*** Opening of THE DATA ***

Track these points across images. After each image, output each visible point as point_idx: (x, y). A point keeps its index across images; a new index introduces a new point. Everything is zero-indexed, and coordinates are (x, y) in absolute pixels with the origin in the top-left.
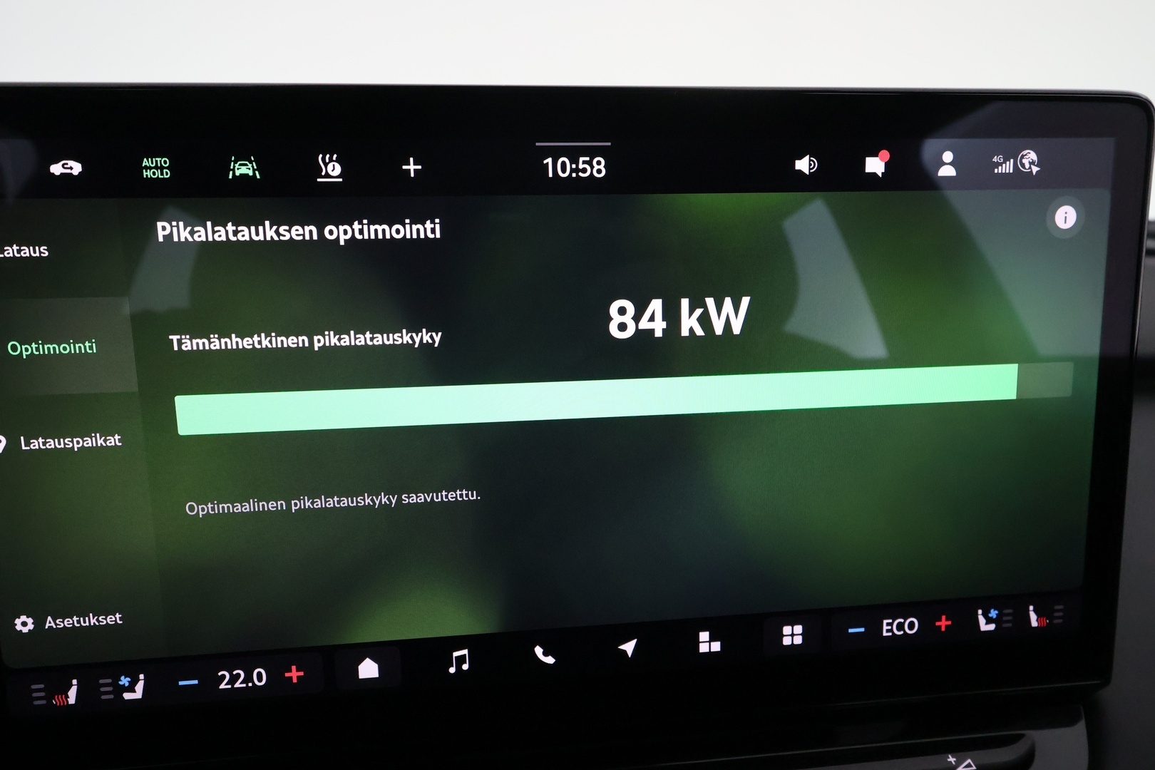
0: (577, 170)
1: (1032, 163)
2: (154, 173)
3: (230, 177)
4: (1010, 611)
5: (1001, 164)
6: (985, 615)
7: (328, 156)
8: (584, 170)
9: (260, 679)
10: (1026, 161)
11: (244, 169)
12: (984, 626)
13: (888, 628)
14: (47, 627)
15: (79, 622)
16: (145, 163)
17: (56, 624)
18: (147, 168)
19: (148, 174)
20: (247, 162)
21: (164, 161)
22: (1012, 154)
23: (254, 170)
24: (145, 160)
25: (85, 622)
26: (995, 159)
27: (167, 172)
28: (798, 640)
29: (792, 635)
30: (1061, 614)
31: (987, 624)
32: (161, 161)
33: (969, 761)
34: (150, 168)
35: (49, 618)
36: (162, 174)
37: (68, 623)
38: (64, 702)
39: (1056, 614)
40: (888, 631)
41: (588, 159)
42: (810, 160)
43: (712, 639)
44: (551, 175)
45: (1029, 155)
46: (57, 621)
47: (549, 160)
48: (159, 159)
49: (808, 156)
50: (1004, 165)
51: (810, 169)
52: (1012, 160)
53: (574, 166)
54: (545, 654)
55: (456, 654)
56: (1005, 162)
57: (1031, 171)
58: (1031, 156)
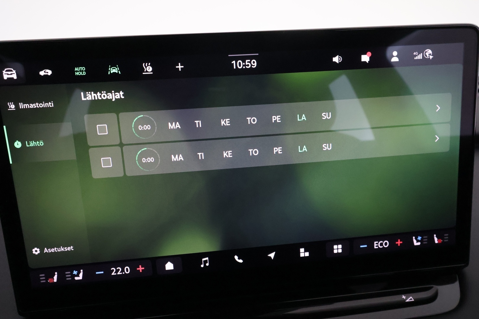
0: (245, 65)
1: (430, 55)
2: (79, 73)
3: (109, 73)
4: (426, 237)
6: (416, 239)
7: (147, 64)
8: (248, 65)
9: (127, 271)
10: (427, 54)
11: (114, 70)
12: (416, 243)
13: (376, 245)
14: (45, 252)
15: (57, 250)
16: (76, 69)
17: (48, 251)
18: (76, 71)
19: (77, 74)
20: (115, 68)
21: (83, 68)
22: (421, 51)
23: (118, 71)
24: (76, 68)
25: (59, 250)
26: (415, 54)
27: (84, 73)
28: (340, 251)
29: (338, 249)
30: (447, 238)
33: (411, 297)
34: (78, 71)
35: (46, 249)
36: (83, 73)
37: (53, 250)
38: (52, 281)
39: (445, 238)
41: (249, 61)
42: (339, 57)
43: (305, 251)
44: (235, 68)
46: (49, 250)
47: (234, 62)
48: (81, 68)
49: (338, 56)
50: (418, 56)
51: (339, 61)
52: (421, 54)
53: (244, 64)
54: (239, 259)
55: (203, 260)
56: (418, 55)
57: (430, 58)
58: (429, 52)
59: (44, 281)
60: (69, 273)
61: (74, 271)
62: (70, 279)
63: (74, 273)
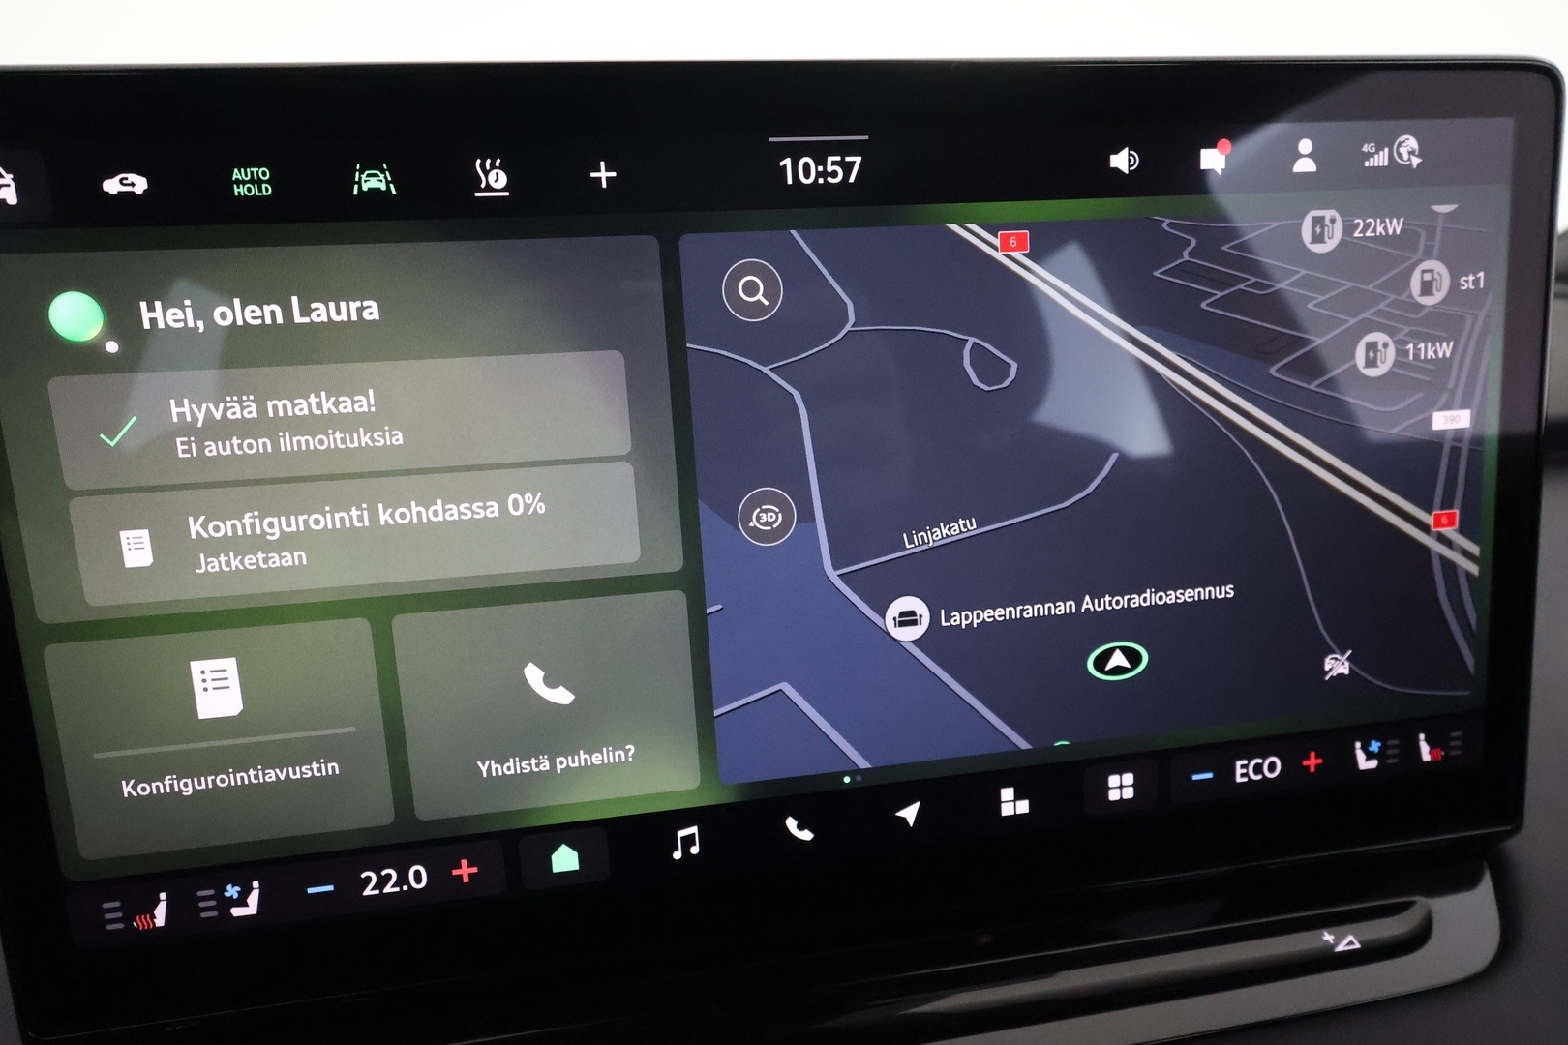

*** Close of THE DATA ***

▸ EXERCISE REQUIREMENTS: Stop at the line containing "18: (147, 168)" and include it. Everything from the first line of the material up to there is to be repeated exactly, leaving out pictures.

▸ ANSWER SPACE:
Track these points across images. After each image, output each visible point as point_idx: (x, y). A point keeps its index across images; a new index introduces a new point. Everything is zero-indexed, and coordinates are (x, y) in absolute pixels with the origin in the top-left.
0: (577, 170)
1: (1032, 163)
2: (154, 173)
3: (230, 177)
4: (1010, 611)
5: (1001, 164)
6: (985, 615)
7: (328, 156)
8: (584, 170)
9: (260, 679)
10: (1026, 161)
11: (244, 169)
12: (984, 626)
13: (888, 628)
14: (47, 627)
15: (79, 622)
16: (145, 163)
17: (56, 624)
18: (147, 168)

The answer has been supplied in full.